▶ [TASK PROMPT]:
Please report the number of lines in the entries below that contain "CROSS", with nothing added.

▶ [EXERCISE INPUT]:

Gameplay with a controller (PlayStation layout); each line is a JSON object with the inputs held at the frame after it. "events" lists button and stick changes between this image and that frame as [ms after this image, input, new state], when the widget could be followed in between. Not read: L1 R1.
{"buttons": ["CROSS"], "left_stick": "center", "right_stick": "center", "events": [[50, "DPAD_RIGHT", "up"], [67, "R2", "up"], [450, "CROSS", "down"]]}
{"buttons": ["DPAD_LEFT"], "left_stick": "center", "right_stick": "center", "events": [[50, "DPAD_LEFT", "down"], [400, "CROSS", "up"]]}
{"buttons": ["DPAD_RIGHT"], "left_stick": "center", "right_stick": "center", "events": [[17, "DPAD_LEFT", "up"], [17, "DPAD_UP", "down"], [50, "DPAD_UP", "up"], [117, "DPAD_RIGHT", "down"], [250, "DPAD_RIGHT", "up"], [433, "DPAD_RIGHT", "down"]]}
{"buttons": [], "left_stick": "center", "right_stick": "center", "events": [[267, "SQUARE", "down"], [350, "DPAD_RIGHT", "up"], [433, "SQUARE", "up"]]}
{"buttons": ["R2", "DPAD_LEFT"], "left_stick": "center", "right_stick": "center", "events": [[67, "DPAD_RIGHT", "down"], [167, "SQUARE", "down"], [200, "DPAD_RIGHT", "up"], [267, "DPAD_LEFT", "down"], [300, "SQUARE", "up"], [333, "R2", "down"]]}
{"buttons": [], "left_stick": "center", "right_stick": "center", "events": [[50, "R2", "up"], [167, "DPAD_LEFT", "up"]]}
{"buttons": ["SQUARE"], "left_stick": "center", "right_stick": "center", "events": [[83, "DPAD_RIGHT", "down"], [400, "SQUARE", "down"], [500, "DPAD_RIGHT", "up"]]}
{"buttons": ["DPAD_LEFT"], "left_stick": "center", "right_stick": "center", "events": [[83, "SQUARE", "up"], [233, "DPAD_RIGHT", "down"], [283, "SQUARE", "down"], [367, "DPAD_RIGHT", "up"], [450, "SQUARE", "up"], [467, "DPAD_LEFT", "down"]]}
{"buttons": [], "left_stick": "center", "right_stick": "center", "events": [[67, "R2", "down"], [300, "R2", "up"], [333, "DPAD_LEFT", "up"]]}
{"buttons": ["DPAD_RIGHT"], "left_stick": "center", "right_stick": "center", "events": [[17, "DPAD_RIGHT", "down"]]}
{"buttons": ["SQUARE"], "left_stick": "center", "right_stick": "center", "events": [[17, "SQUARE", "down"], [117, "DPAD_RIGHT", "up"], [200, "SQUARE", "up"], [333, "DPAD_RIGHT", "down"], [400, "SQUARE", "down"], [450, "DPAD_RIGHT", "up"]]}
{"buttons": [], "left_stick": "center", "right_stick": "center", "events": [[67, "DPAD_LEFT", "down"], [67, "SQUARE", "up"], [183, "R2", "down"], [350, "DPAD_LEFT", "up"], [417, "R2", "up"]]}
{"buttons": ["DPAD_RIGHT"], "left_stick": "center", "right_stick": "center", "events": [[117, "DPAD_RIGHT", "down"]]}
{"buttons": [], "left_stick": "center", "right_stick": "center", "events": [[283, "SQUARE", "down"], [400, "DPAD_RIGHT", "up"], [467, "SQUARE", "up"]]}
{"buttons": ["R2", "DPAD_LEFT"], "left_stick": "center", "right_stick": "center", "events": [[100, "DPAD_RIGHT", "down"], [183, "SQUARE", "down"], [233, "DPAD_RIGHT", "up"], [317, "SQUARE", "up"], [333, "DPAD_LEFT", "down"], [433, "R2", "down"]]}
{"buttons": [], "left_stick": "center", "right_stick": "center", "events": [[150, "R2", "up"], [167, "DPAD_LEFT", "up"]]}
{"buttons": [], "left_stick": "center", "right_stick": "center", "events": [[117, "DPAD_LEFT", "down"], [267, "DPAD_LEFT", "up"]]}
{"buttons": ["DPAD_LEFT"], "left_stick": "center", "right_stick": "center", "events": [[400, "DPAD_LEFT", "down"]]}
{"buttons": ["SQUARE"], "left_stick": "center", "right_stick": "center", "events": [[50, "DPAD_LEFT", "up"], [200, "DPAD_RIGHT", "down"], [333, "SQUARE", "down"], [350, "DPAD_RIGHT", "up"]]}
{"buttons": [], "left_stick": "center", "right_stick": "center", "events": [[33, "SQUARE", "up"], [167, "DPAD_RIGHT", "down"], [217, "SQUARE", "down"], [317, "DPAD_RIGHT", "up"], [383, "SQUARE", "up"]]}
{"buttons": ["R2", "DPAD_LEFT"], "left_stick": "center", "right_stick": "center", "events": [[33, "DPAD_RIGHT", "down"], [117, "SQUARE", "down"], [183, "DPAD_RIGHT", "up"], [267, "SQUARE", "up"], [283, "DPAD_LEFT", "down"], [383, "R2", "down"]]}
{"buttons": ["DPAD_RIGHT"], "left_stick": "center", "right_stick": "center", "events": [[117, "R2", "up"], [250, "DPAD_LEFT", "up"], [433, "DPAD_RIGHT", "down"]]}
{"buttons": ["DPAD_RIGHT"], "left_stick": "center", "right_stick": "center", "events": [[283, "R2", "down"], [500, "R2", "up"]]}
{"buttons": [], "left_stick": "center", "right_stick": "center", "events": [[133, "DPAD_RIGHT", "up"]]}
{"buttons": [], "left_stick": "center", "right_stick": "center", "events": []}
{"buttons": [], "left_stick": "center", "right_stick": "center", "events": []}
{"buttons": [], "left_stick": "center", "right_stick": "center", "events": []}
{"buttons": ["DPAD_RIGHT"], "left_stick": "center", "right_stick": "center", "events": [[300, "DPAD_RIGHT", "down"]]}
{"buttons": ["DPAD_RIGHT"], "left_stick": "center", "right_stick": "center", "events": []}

▶ [EXERCISE RESPONSE]:
2